GIVEN REQUEST
Copy the stretch of the listing from the line containing "genus: Parkinsonia" through the end, substituting "vernacular name" for every "common name" and leaving all else unchanged.
══ ITEMS ══
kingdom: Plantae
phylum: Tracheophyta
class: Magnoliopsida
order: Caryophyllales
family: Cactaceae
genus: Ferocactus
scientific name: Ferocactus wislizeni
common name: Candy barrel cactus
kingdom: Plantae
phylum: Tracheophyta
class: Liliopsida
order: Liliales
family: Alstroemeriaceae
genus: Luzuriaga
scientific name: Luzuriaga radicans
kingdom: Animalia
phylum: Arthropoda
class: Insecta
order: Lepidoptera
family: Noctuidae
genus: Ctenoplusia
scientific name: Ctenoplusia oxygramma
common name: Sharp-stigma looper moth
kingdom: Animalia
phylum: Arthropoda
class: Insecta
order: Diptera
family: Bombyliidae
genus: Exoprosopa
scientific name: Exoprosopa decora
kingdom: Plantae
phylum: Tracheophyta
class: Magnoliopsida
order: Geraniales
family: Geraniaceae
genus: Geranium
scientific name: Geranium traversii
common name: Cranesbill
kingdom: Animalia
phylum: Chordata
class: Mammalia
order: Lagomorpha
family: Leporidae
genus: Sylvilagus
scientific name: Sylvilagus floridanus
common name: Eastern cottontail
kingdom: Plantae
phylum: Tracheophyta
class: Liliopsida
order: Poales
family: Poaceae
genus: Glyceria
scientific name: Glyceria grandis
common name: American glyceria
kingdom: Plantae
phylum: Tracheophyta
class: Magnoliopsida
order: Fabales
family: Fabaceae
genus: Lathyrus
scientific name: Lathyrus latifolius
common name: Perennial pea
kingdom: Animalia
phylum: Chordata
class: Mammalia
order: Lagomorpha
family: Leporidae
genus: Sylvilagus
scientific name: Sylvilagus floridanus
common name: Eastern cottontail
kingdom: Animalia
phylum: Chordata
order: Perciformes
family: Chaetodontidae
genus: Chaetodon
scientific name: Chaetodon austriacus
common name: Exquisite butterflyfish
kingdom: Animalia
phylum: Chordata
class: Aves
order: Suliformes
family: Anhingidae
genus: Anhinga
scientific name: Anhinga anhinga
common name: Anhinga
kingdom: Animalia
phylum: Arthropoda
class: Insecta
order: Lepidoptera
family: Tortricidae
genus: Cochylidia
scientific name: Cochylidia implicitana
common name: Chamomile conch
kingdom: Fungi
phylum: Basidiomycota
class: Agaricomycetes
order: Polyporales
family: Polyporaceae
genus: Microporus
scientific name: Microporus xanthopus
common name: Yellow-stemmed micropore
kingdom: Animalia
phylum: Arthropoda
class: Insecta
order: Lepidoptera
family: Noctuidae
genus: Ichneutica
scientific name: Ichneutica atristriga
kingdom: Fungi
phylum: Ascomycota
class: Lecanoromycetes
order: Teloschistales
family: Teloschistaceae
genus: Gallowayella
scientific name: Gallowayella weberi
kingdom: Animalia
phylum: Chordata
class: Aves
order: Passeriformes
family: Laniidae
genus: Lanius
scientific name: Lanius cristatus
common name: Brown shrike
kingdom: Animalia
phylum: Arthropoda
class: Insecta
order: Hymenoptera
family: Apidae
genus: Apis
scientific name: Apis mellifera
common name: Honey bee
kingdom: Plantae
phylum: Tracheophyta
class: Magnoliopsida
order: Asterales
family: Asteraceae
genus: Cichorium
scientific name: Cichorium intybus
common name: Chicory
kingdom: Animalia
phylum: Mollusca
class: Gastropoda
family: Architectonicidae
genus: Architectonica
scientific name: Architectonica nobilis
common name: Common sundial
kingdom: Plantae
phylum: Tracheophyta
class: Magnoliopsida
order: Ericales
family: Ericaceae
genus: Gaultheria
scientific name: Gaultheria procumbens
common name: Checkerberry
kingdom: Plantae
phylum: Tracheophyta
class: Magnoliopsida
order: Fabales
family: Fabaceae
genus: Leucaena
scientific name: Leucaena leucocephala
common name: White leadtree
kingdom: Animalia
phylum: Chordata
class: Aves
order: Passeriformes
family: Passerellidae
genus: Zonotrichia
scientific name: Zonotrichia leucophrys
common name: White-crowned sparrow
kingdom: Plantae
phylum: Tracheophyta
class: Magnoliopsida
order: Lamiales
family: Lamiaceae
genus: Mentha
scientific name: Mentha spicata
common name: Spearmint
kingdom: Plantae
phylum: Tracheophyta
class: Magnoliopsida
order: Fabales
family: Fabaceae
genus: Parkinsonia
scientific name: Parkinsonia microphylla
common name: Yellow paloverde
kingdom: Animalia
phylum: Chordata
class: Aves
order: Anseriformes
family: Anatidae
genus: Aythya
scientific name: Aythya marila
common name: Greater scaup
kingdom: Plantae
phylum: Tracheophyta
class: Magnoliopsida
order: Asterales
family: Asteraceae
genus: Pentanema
═══
ANSWER BELOW
genus: Parkinsonia
scientific name: Parkinsonia microphylla
vernacular name: Yellow paloverde
kingdom: Animalia
phylum: Chordata
class: Aves
order: Anseriformes
family: Anatidae
genus: Aythya
scientific name: Aythya marila
vernacular name: Greater scaup
kingdom: Plantae
phylum: Tracheophyta
class: Magnoliopsida
order: Asterales
family: Asteraceae
genus: Pentanema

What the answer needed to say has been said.